El seminario Nuestra Señora de Guadalupe, con amplios locales y modernas instalaciones, puede ahora cumplir su tarea formativa, y será, lo deseamos de corazón, fragua de verdaderos apóstoles y heraldos del Evangelio. Está también destinado a recibir, para breves cursos de preparación intensiva, a aquellos generosos sacerdotes que, dotados de los necesarios requisitos, desean trasladarse a América latina para desarrollar su apostolado. Sacerdotes sensibles a la llamada de nuestro venerado predecesor Juan XXIII, quien dirigiéndose al cardenal presidente de la Conferencia episcopal italiana, después de haber bendecido la “laudable y providencial empresa del seminario Nuestra Señora de Guadalupe”, afirmaba: “Es nuestro deseo que se consideren también atentamente otras posibles formas de inmediata cooperación sacerdotal, concretándose en el envío de sacerdotes bien preparados”.

Ministerio comprometedor que requiere generosidad, constancia, y espíritu de sacrificio. Muy bien se ha apercibido de ello el Consejo Episcopal Italiano pro América Latina (CEIAL), el cual está escogiendo y cualificando a las personas que va a enviar a aquel continente, estando en vías de realización un programa de asistencias, especialmente espiritual, para los sacerdotes que ya se encuentran en sus puestos.

Admirando el continuo incremento de iniciativas y la incesante obra de estímulo, iluminación y coordinación que el Consejo Episcopal Italiano pro América latina está realizando en las parroquias, asociaciones apostólicas de seglares y seminarios en favor de aquel continente, no podemos menos que alegrarnos. La Unión y la colaboración fraterna entre las diócesis italianas y latinoamericanas —enriquecida por la perspectiva del espíritu renovador del Concilio Ecuménico— será para todos un eficaz enriquecimiento: invitará a los sacerdotes a considerar cada vez más estrictamente sus deberes de apostolado; hará a los fieles cada vez más conscientes de su pertenencia a la Iglesia universal, en la cual, superando los angostos límites del espacio, se sientan comprometidos todos por cada uno, y cada uno por todos, pues todos son hijos del mismo Padre Celestial; los invitará a una mayor generosidad con relación a las urgentes necesidades de sus hermanos, sobrellevando unos y otros el peso de los demás para cumplir plenamente la ley de Cristo (Cfr. Gal 6,2).

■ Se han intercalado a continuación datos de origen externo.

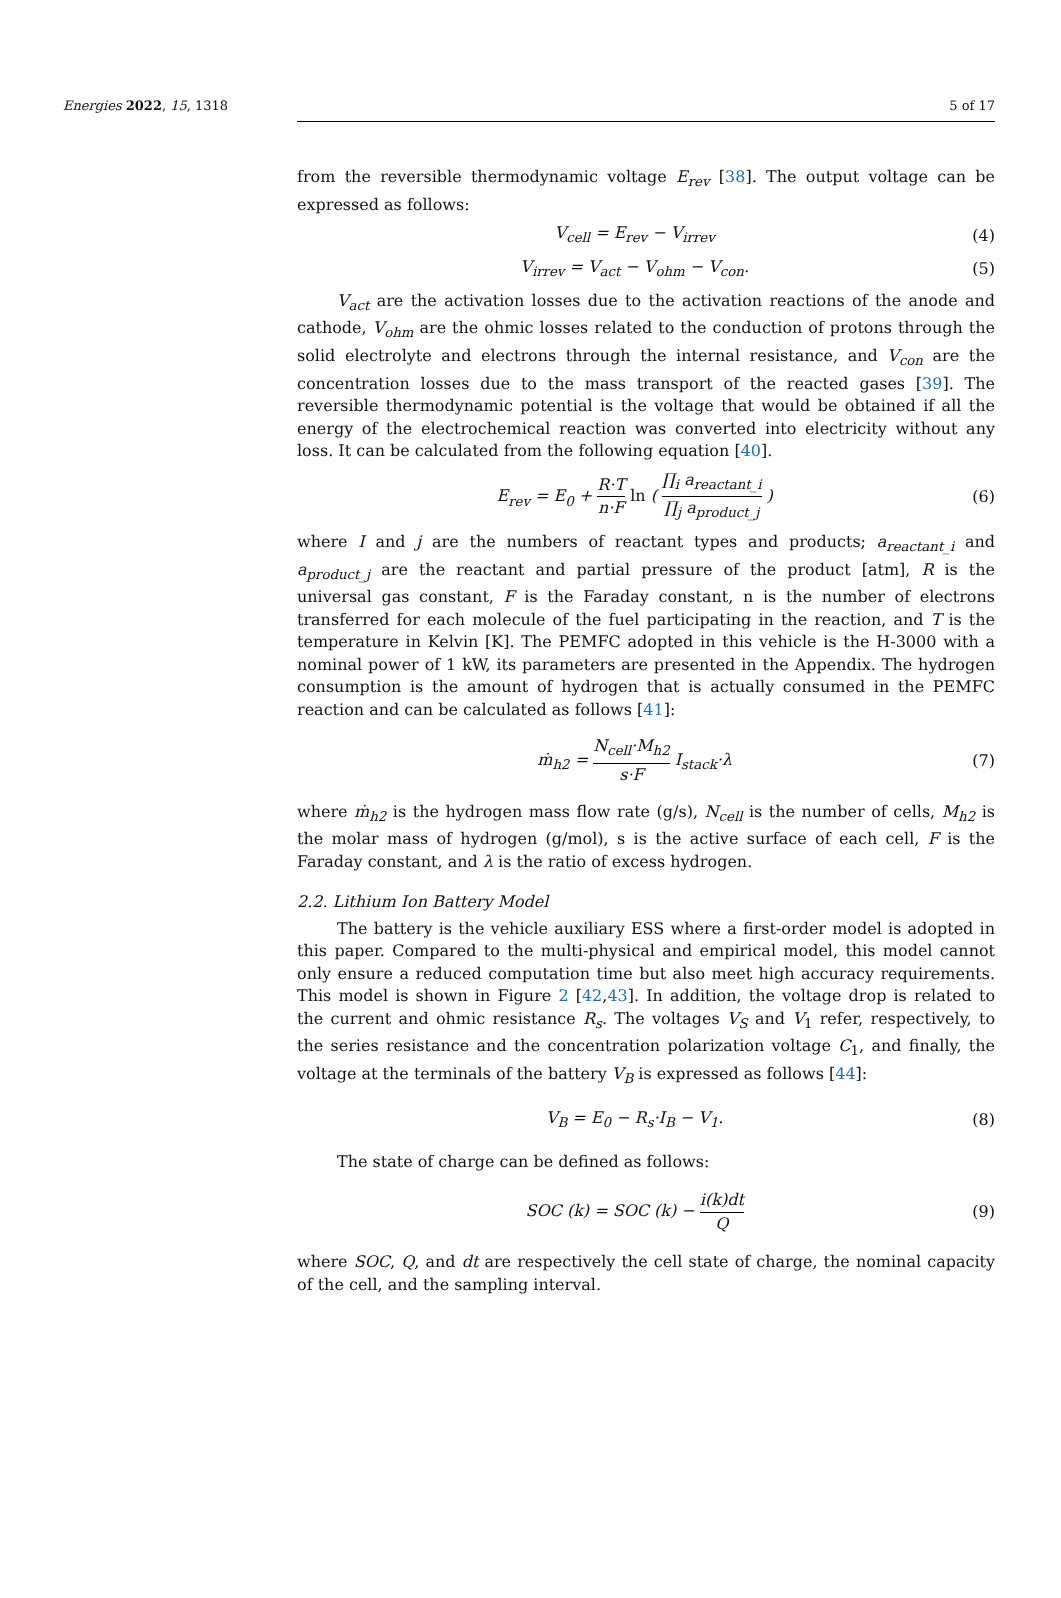Energies 2022, 15, 1318 5 of 17
from the reversible thermodynamic voltage E<sub>rev</sub> [38]. The output voltage can be expressed as follows:
V<sub>cell</sub> = E<sub>rev</sub> − V<sub>irrev</sub> (4)
V<sub>irrev</sub> = V<sub>act</sub> − V<sub>ohm</sub> − V<sub>con</sub>. (5)
V<sub>act</sub> are the activation losses due to the activation reactions of the anode and cathode, V<sub>ohm</sub> are the ohmic losses related to the conduction of protons through the solid electrolyte and electrons through the internal resistance, and V<sub>con</sub> are the concentration losses due to the mass transport of the reacted gases [39]. The reversible thermodynamic potential is the voltage that would be obtained if all the energy of the electrochemical reaction was converted into electricity without any loss. It can be calculated from the following equation [40].
E<sub>rev</sub> = E<sub>0</sub> + R·T n·F ln ( ∏<sub>i</sub> a<sub>reactant_i</sub> ∏<sub>j</sub> a<sub>product_j</sub> ) (6)
where I and j are the numbers of reactant types and products; a<sub>reactant_i</sub> and a<sub>product_j</sub> are the reactant and partial pressure of the product [atm], R is the universal gas constant, F is the Faraday constant, n is the number of electrons transferred for each molecule of the fuel participating in the reaction, and T is the temperature in Kelvin [K]. The PEMFC adopted in this vehicle is the H-3000 with a nominal power of 1 kW, its parameters are presented in the Appendix. The hydrogen consumption is the amount of hydrogen that is actually consumed in the PEMFC reaction and can be calculated as follows [41]:
ṁ<sub>h2</sub> = N<sub>cell</sub>·M<sub>h2</sub> s·F I<sub>stack</sub>·λ (7)
where ṁ<sub>h2</sub> is the hydrogen mass flow rate (g/s), N<sub>cell</sub> is the number of cells, M<sub>h2</sub> is the molar mass of hydrogen (g/mol), s is the active surface of each cell, F is the Faraday constant, and λ is the ratio of excess hydrogen.
2.2. Lithium Ion Battery Model
The battery is the vehicle auxiliary ESS where a first-order model is adopted in this paper. Compared to the multi-physical and empirical model, this model cannot only ensure a reduced computation time but also meet high accuracy requirements. This model is shown in Figure 2 [42,43]. In addition, the voltage drop is related to the current and ohmic resistance R<sub>s</sub>. The voltages V<sub>S</sub> and V<sub>1</sub> refer, respectively, to the series resistance and the concentration polarization voltage C<sub>1</sub>, and finally, the voltage at the terminals of the battery V<sub>B</sub> is expressed as follows [44]:
V<sub>B</sub> = E<sub>0</sub> − R<sub>s</sub>·I<sub>B</sub> − V<sub>1</sub>. (8)
The state of charge can be defined as follows:
SOC (k) = SOC (k) − i(k)dt Q (9)
where SOC, Q, and dt are respectively the cell state of charge, the nominal capacity of the cell, and the sampling interval.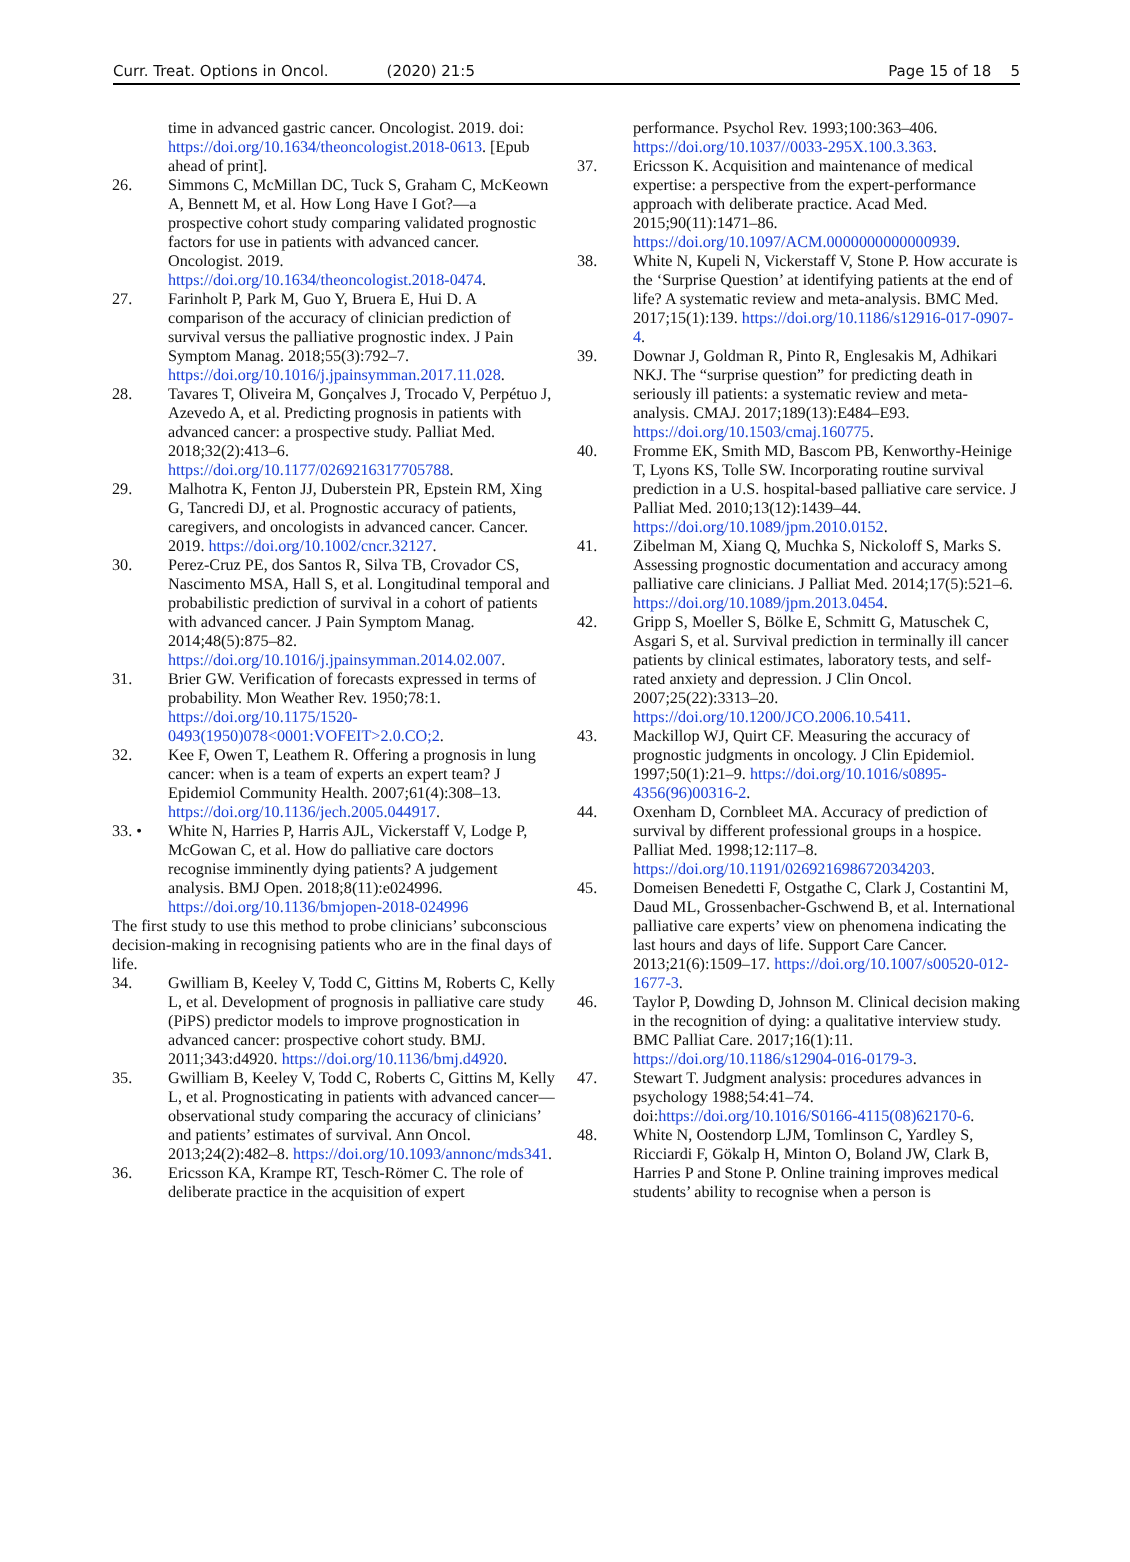Curr. Treat. Options in Oncol. (2020) 21:5 Page 15 of 18 5
time in advanced gastric cancer. Oncologist. 2019. doi: https://doi.org/10.1634/theoncologist.2018-0613. [Epub ahead of print].
26. Simmons C, McMillan DC, Tuck S, Graham C, McKeown A, Bennett M, et al. How Long Have I Got?—a prospective cohort study comparing validated prognostic factors for use in patients with advanced cancer. Oncologist. 2019. https://doi.org/10.1634/theoncologist.2018-0474.
27. Farinholt P, Park M, Guo Y, Bruera E, Hui D. A comparison of the accuracy of clinician prediction of survival versus the palliative prognostic index. J Pain Symptom Manag. 2018;55(3):792–7. https://doi.org/10.1016/j.jpainsymman.2017.11.028.
28. Tavares T, Oliveira M, Gonçalves J, Trocado V, Perpétuo J, Azevedo A, et al. Predicting prognosis in patients with advanced cancer: a prospective study. Palliat Med. 2018;32(2):413–6. https://doi.org/10.1177/0269216317705788.
29. Malhotra K, Fenton JJ, Duberstein PR, Epstein RM, Xing G, Tancredi DJ, et al. Prognostic accuracy of patients, caregivers, and oncologists in advanced cancer. Cancer. 2019. https://doi.org/10.1002/cncr.32127.
30. Perez-Cruz PE, dos Santos R, Silva TB, Crovador CS, Nascimento MSA, Hall S, et al. Longitudinal temporal and probabilistic prediction of survival in a cohort of patients with advanced cancer. J Pain Symptom Manag. 2014;48(5):875–82. https://doi.org/10.1016/j.jpainsymman.2014.02.007.
31. Brier GW. Verification of forecasts expressed in terms of probability. Mon Weather Rev. 1950;78:1. https://doi.org/10.1175/1520-0493(1950)078<0001:VOFEIT>2.0.CO;2.
32. Kee F, Owen T, Leathem R. Offering a prognosis in lung cancer: when is a team of experts an expert team? J Epidemiol Community Health. 2007;61(4):308–13. https://doi.org/10.1136/jech.2005.044917.
33. • White N, Harries P, Harris AJL, Vickerstaff V, Lodge P, McGowan C, et al. How do palliative care doctors recognise imminently dying patients? A judgement analysis. BMJ Open. 2018;8(11):e024996. https://doi.org/10.1136/bmjopen-2018-024996
The first study to use this method to probe clinicians’ subconscious decision-making in recognising patients who are in the final days of life.
34. Gwilliam B, Keeley V, Todd C, Gittins M, Roberts C, Kelly L, et al. Development of prognosis in palliative care study (PiPS) predictor models to improve prognostication in advanced cancer: prospective cohort study. BMJ. 2011;343:d4920. https://doi.org/10.1136/bmj.d4920.
35. Gwilliam B, Keeley V, Todd C, Roberts C, Gittins M, Kelly L, et al. Prognosticating in patients with advanced cancer—observational study comparing the accuracy of clinicians’ and patients’ estimates of survival. Ann Oncol. 2013;24(2):482–8. https://doi.org/10.1093/annonc/mds341.
36. Ericsson KA, Krampe RT, Tesch-Römer C. The role of deliberate practice in the acquisition of expert
performance. Psychol Rev. 1993;100:363–406. https://doi.org/10.1037//0033-295X.100.3.363.
37. Ericsson K. Acquisition and maintenance of medical expertise: a perspective from the expert-performance approach with deliberate practice. Acad Med. 2015;90(11):1471–86. https://doi.org/10.1097/ACM.0000000000000939.
38. White N, Kupeli N, Vickerstaff V, Stone P. How accurate is the ‘Surprise Question’ at identifying patients at the end of life? A systematic review and meta-analysis. BMC Med. 2017;15(1):139. https://doi.org/10.1186/s12916-017-0907-4.
39. Downar J, Goldman R, Pinto R, Englesakis M, Adhikari NKJ. The “surprise question” for predicting death in seriously ill patients: a systematic review and meta-analysis. CMAJ. 2017;189(13):E484–E93. https://doi.org/10.1503/cmaj.160775.
40. Fromme EK, Smith MD, Bascom PB, Kenworthy-Heinige T, Lyons KS, Tolle SW. Incorporating routine survival prediction in a U.S. hospital-based palliative care service. J Palliat Med. 2010;13(12):1439–44. https://doi.org/10.1089/jpm.2010.0152.
41. Zibelman M, Xiang Q, Muchka S, Nickoloff S, Marks S. Assessing prognostic documentation and accuracy among palliative care clinicians. J Palliat Med. 2014;17(5):521–6. https://doi.org/10.1089/jpm.2013.0454.
42. Gripp S, Moeller S, Bölke E, Schmitt G, Matuschek C, Asgari S, et al. Survival prediction in terminally ill cancer patients by clinical estimates, laboratory tests, and self-rated anxiety and depression. J Clin Oncol. 2007;25(22):3313–20. https://doi.org/10.1200/JCO.2006.10.5411.
43. Mackillop WJ, Quirt CF. Measuring the accuracy of prognostic judgments in oncology. J Clin Epidemiol. 1997;50(1):21–9. https://doi.org/10.1016/s0895-4356(96)00316-2.
44. Oxenham D, Cornbleet MA. Accuracy of prediction of survival by different professional groups in a hospice. Palliat Med. 1998;12:117–8. https://doi.org/10.1191/026921698672034203.
45. Domeisen Benedetti F, Ostgathe C, Clark J, Costantini M, Daud ML, Grossenbacher-Gschwend B, et al. International palliative care experts’ view on phenomena indicating the last hours and days of life. Support Care Cancer. 2013;21(6):1509–17. https://doi.org/10.1007/s00520-012-1677-3.
46. Taylor P, Dowding D, Johnson M. Clinical decision making in the recognition of dying: a qualitative interview study. BMC Palliat Care. 2017;16(1):11. https://doi.org/10.1186/s12904-016-0179-3.
47. Stewart T. Judgment analysis: procedures advances in psychology 1988;54:41–74. doi:https://doi.org/10.1016/S0166-4115(08)62170-6.
48. White N, Oostendorp LJM, Tomlinson C, Yardley S, Ricciardi F, Gökalp H, Minton O, Boland JW, Clark B, Harries P and Stone P. Online training improves medical students’ ability to recognise when a person is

Aseguramos nuestra oración a este gran fervor de obras para que este “sensus Ecclesiae” se consolide y desarrolle en pro de la afirmación de la anhelada solidaridad consciente de la obra de la Redención: “Continúen las ayudas tan encomiables y también necesarias de hombres y de medios” (Pablo VI, Homilía de canonización de los mártires de Uganda, 18 de octubre de 1964), extiéndase la acción santificadora de la Iglesia y cúmplase el designio de Dios en la salvación de tantas almas, hoy privadas de la asistencia espiritual por la falta de obreros del Señor.

Nos complacemos de forma especial en estos momentos con el venerable hermano cardenal Carlos Confalonieri, que, en calidad de presidente de la Comisión pontificia pro América latina, sabe tan fructíferamente coordinar las iniciativas de los diversos países; con el celoso pastor de la veneranda iglesia de San Zenón y presidente del Consejo Episcopal Italiano pro América Latina, que con tanta inteligencia y entrega dirige el movimiento italiano, y con los beneméritos obispos de las organizaciones similares de las demás naciones; nuestro aplauso y aliento también para nuestros hermanos del episcopado italiano, que ofrecen sus mejores jóvenes a los obispos latinoamericanos en favor de una causa tan santa; a los insignes bienhechores, y a cuantos han cooperado en la realización de la nueva sede del seminario; a los superiores y alumnos carísimos; a los sacerdotes presentes en el III Curso de preparación,

A todos los ponemos bajo la protección de Nuestra Señora la Virgen Santísima de Guadalupe, y para que en todos reine la paz del Señor, con la alegría del deber cumplido y con la confianza del que queda por cumplir, de corazón os impartimos, venerables hermanos y queridos hijos, nuestra bendición apostólica.